Despite the fact that he knew most of the giants of modern art, Gerald never collected their pictures. He was in some ways very much his merchant father's son. Just as the elder Murphy introduced many appurtenances of upper-class European life to the U.S., Gerald acquainted his friends in France with such American contrivances as jazz records and waffle irons, portable bathhouses and inflatable rubber horses. Fitzgerald was so awed by Murphy's taste that he thought it must apply to everything and consulted him on literary matters. Gerald did not really respond to his friend's work. Indeed, it was only on rereading Tender Is the Night years later that he recognized that pages and pages of detail had been lifted intact from his life.

Crackup. Scott's antics exasperated him, once to the point where he banished him from Villa America for three weeks for tossing gold-flecked Venetian wine glasses over the garden wall at a dinner party. When Scott began ostentatiously "studying" the Murphys for his fiction, Sara wrote him: "If you can't take friends largely, and without suspicion, then they are not friends at all. The ability to know what another person feels in a given situation will make—or ruin—lives." But Gerald loved Scott at his best and "the region where his gift came from—when he'd tell you his real thoughts about people and lose himself in defining them."

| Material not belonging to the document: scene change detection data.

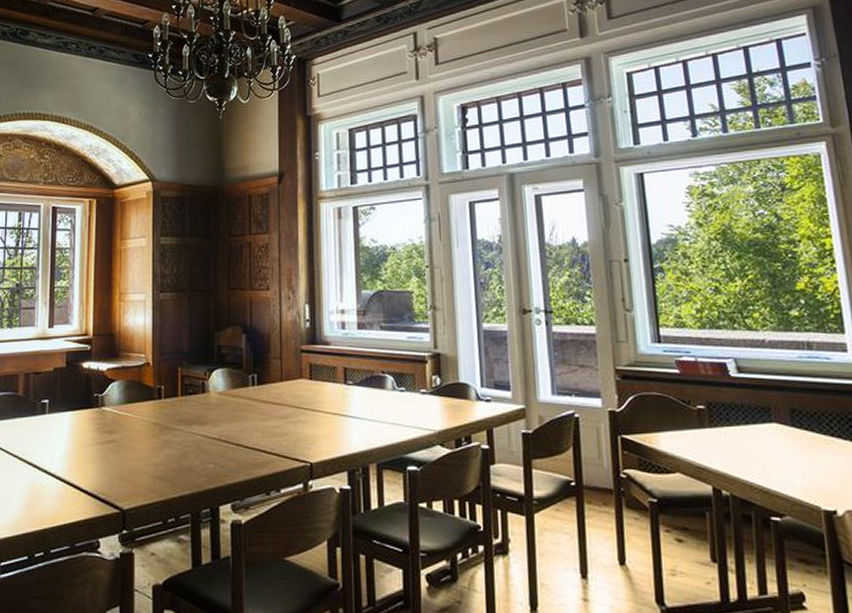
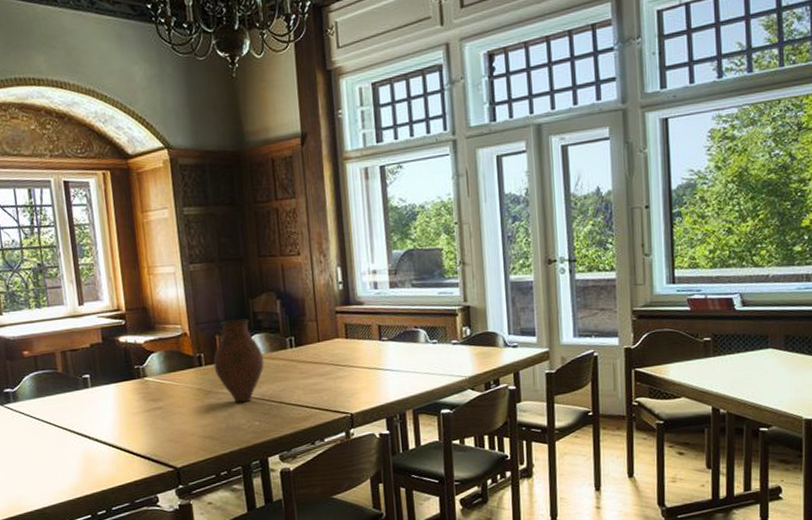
vase: none [173,352,224,442] -> present [213,318,264,403]

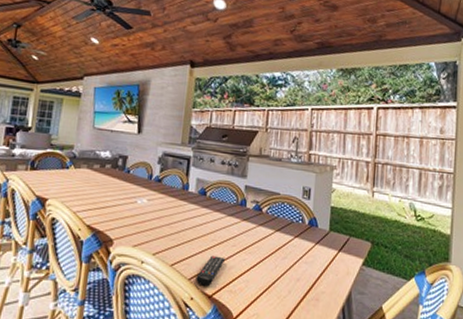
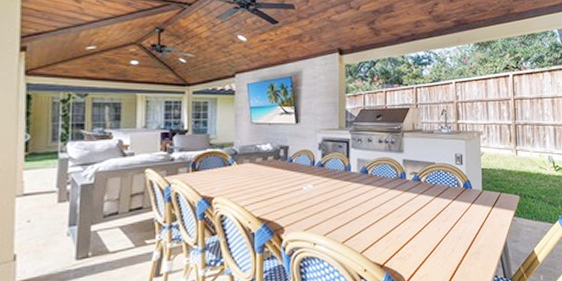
remote control: present [196,255,225,286] -> none [367,227,392,257]

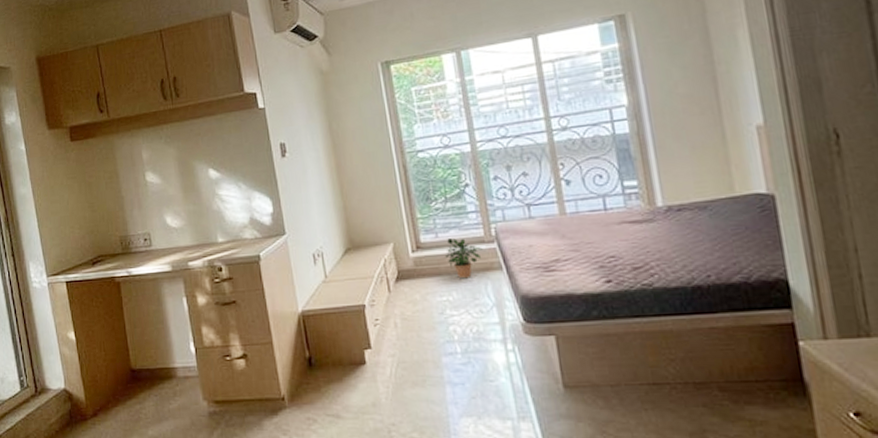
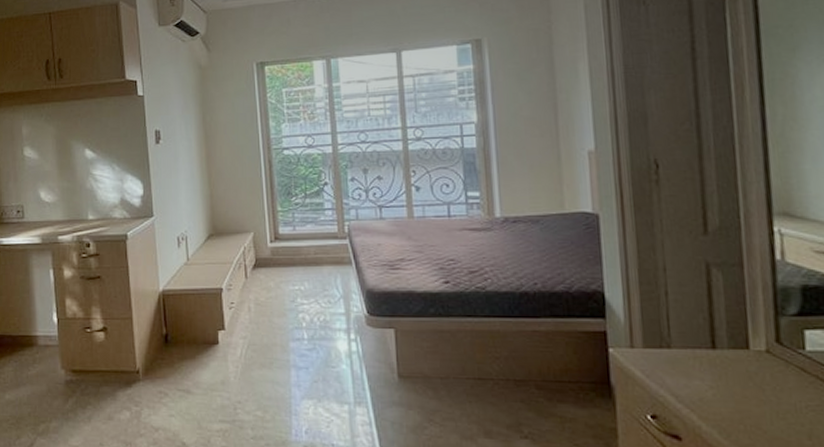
potted plant: present [444,238,483,279] -> none [300,232,336,271]

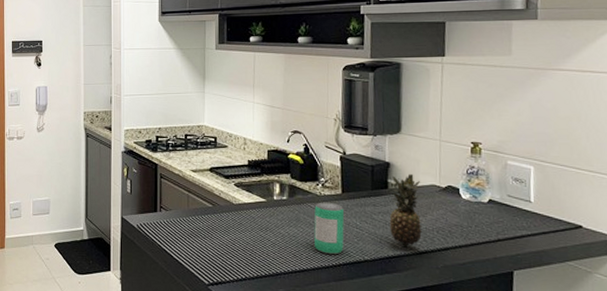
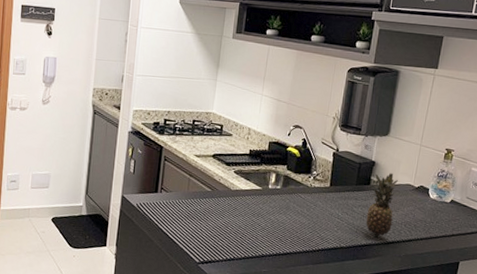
beverage can: present [314,202,345,255] -> none [299,193,330,241]

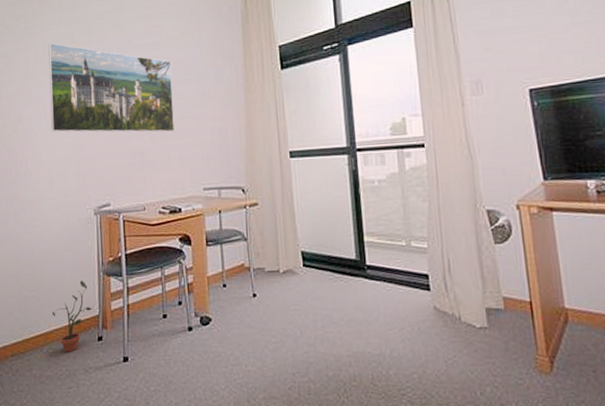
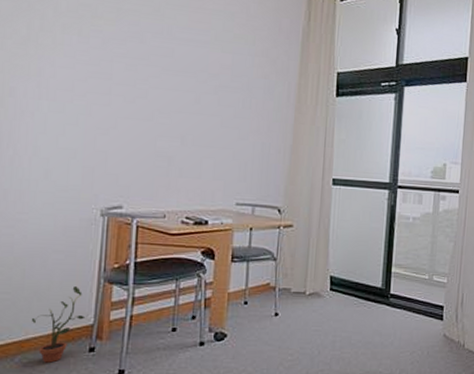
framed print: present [48,42,174,132] -> none [54,10,216,140]

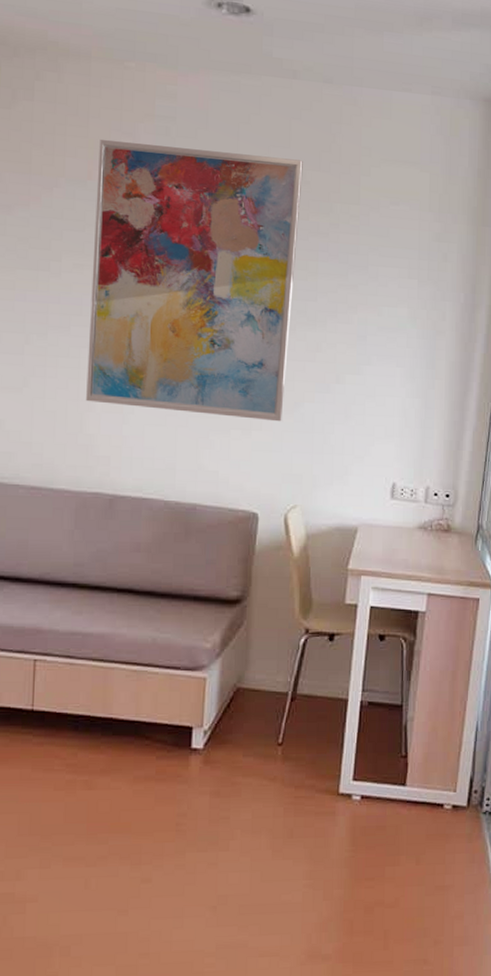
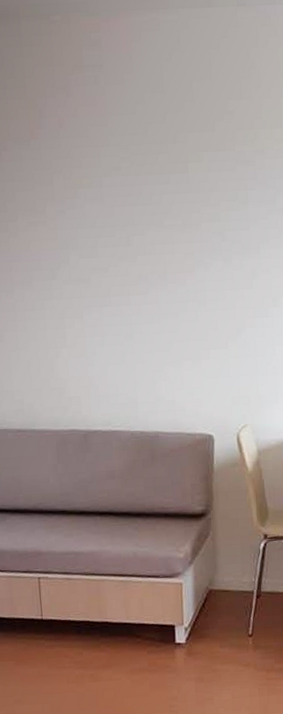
wall art: present [86,139,303,422] -> none [37,90,227,349]

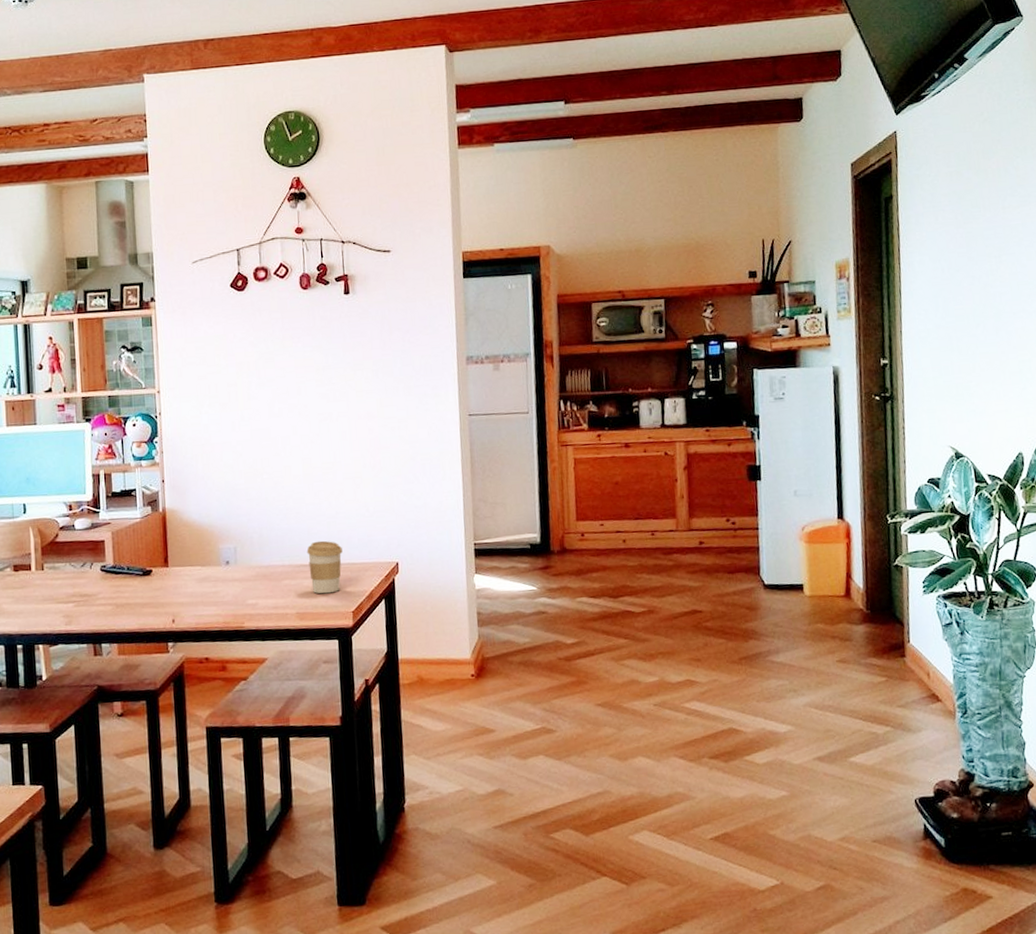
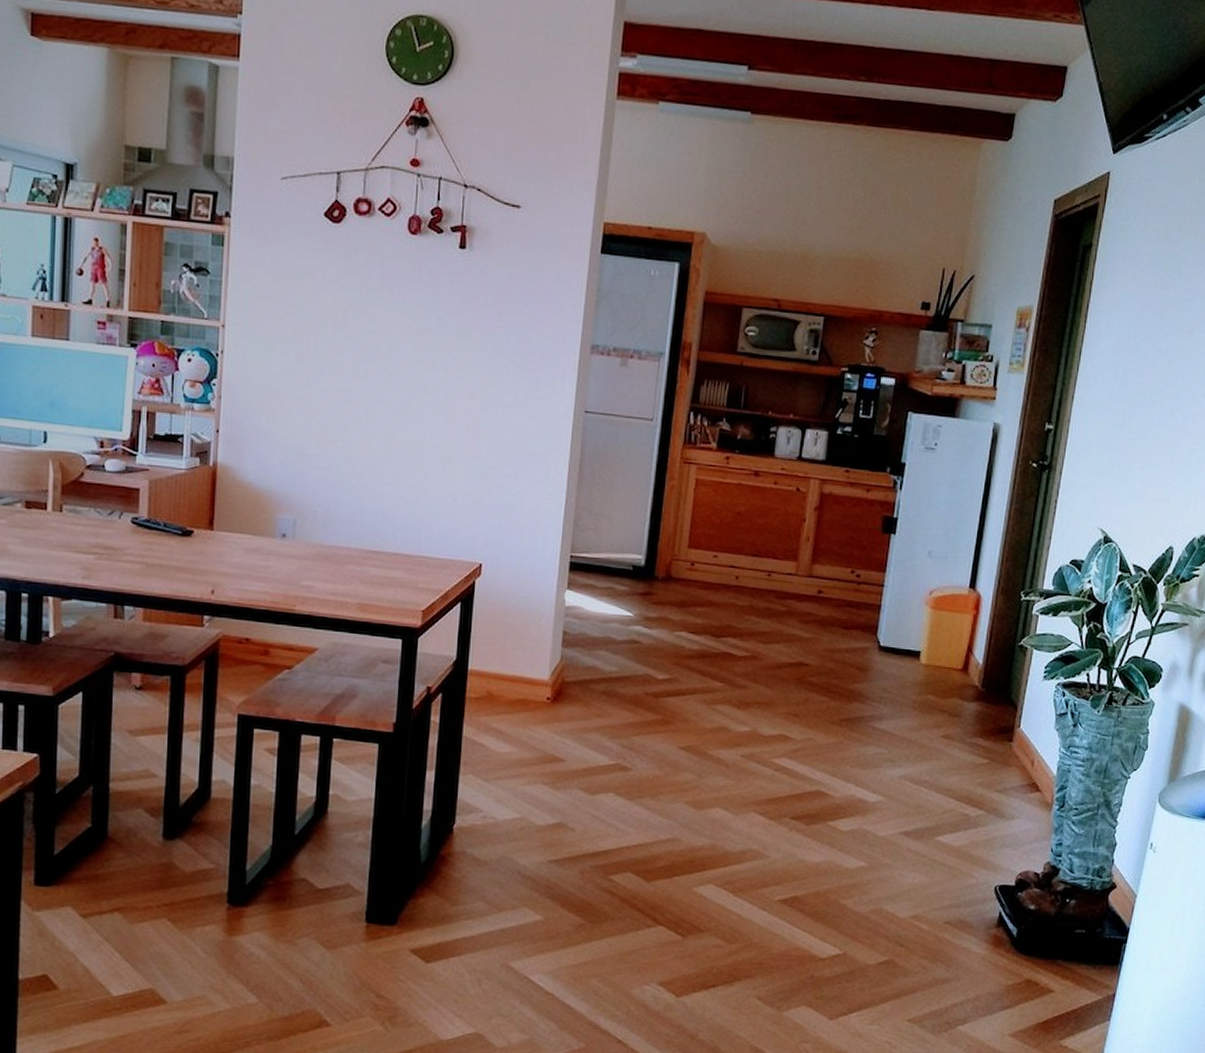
coffee cup: present [306,540,343,594] -> none [378,526,420,587]

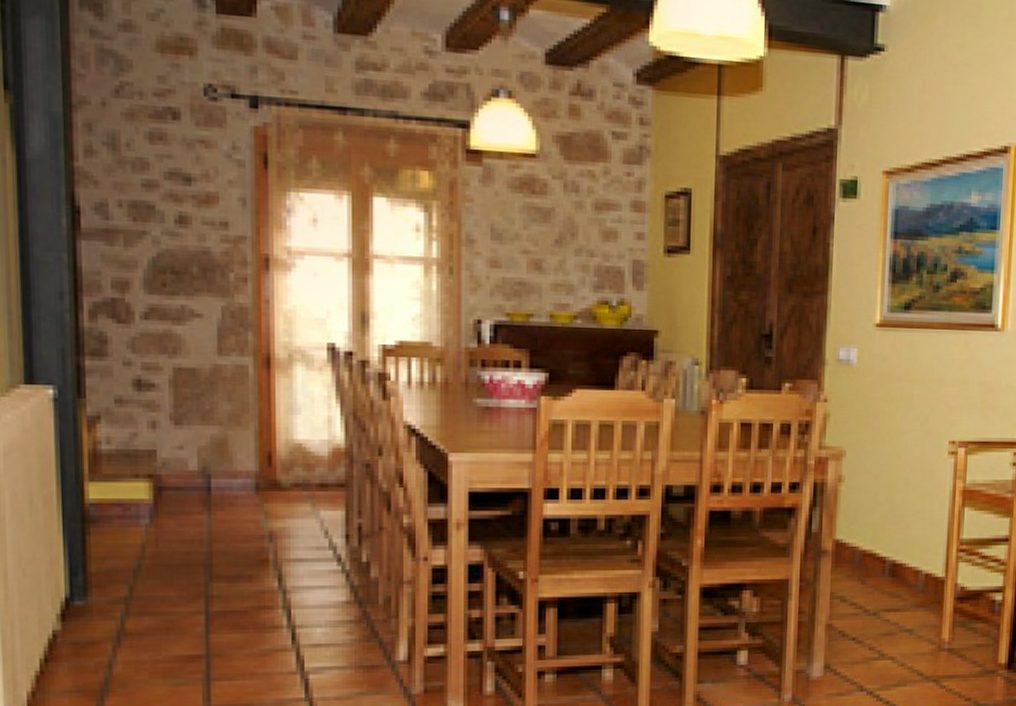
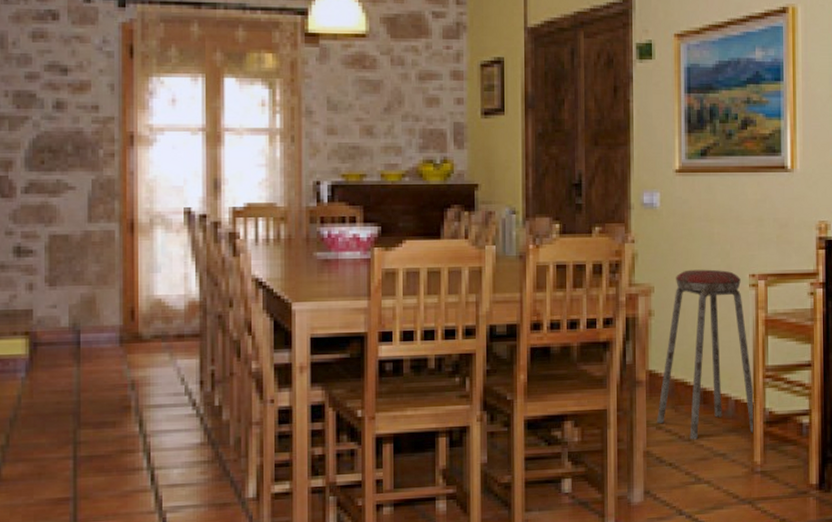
music stool: none [841,433,947,614] -> present [657,269,755,440]

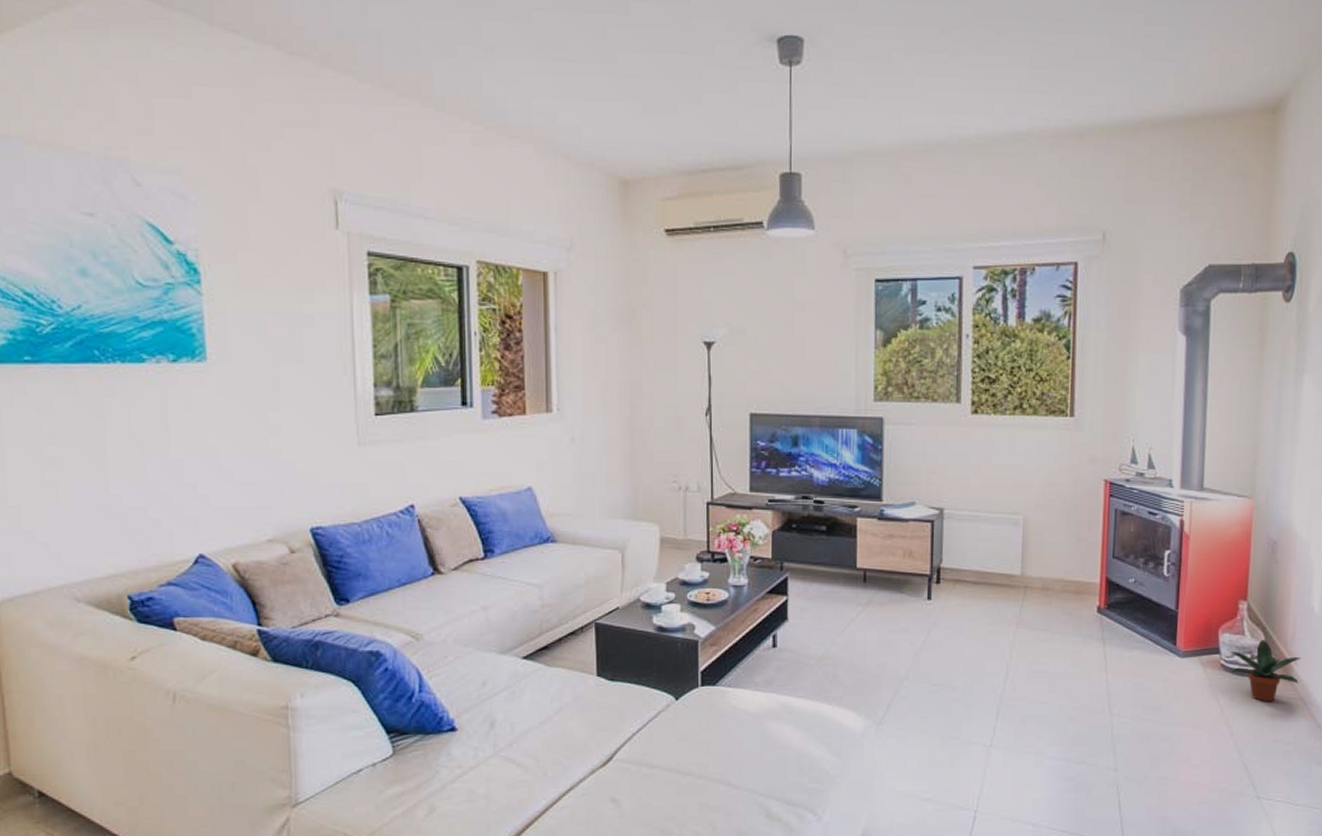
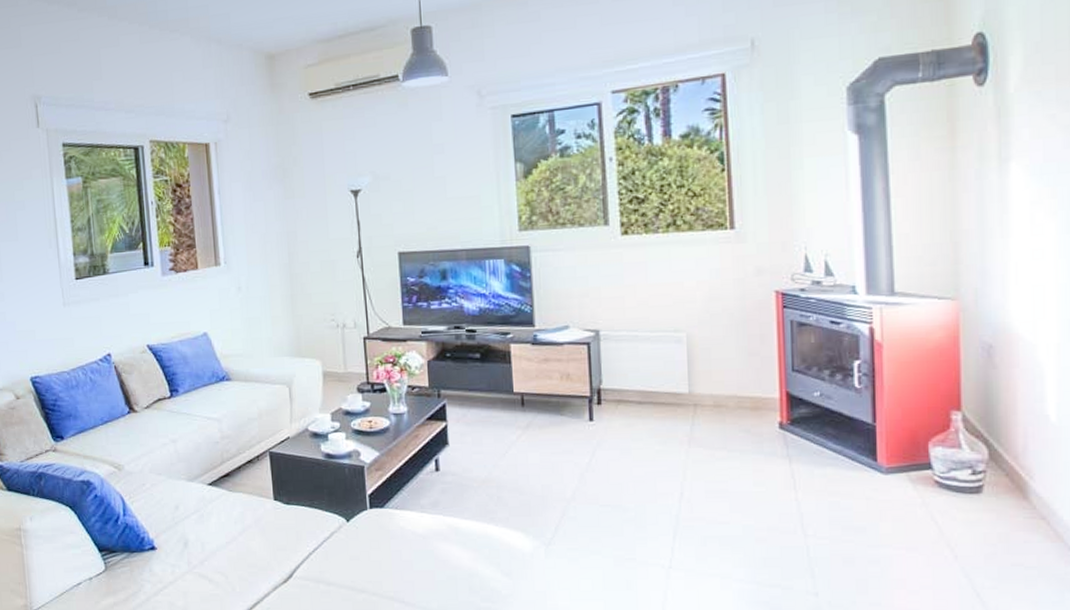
potted plant: present [1230,639,1302,702] -> none [945,453,1039,522]

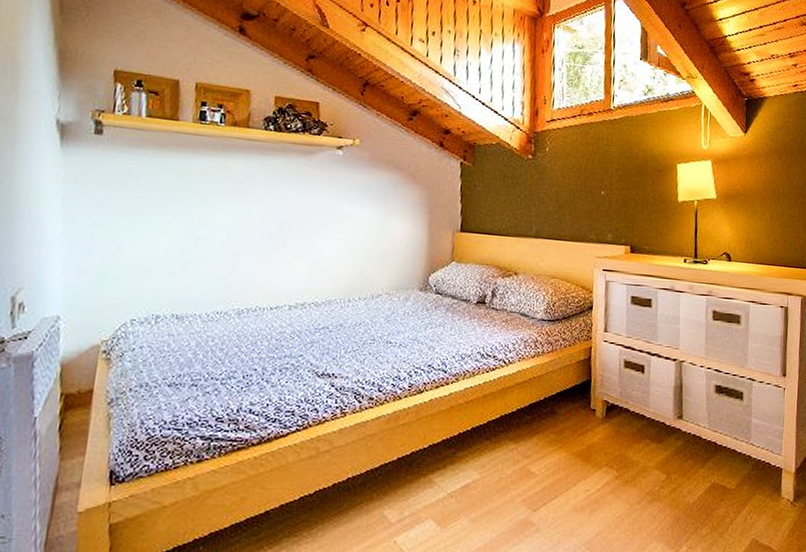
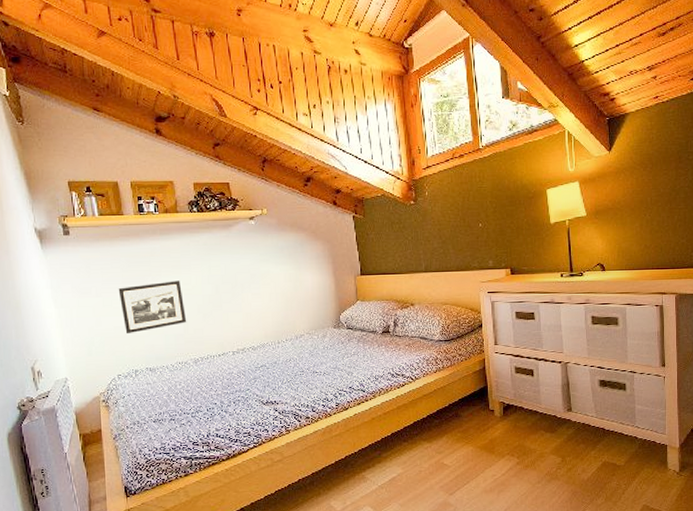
picture frame: none [152,208,238,269] -> present [118,280,187,334]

For a while it looked as if the Murphys' world was truly charmed, but like so many other worlds, it fell apart in the early '30s. Gerald had to take over Mark Cross, which was a million dollars in debt. The Fitzgeralds' crack-up began in earnest; Hemingway began the drift from wife to wife. Then, in a terrible 18 months, both the Murphys' sons died, one of tuberculosis, the other of meningitis.

Gerald lived until 1964. He would have been delighted by Tomkins' book. A marvel of taste and economy, it manages to convey the originality and grace of the Murphys' life. But one suspects that what Gerald would admire most is the 43-page section of pictures, presented as modestly as a family album—no large format, no color, no glossy paper, every expense spared. The simplicity only enhances the subjects: Picasso preening on La Garoupe; Cole Porter mugging on the Piazza San Marco; Hemingway displaying a day's catch; the Murphys' two small sons, looking the picture of health, gazing at the camera from the protection of their parents' arms.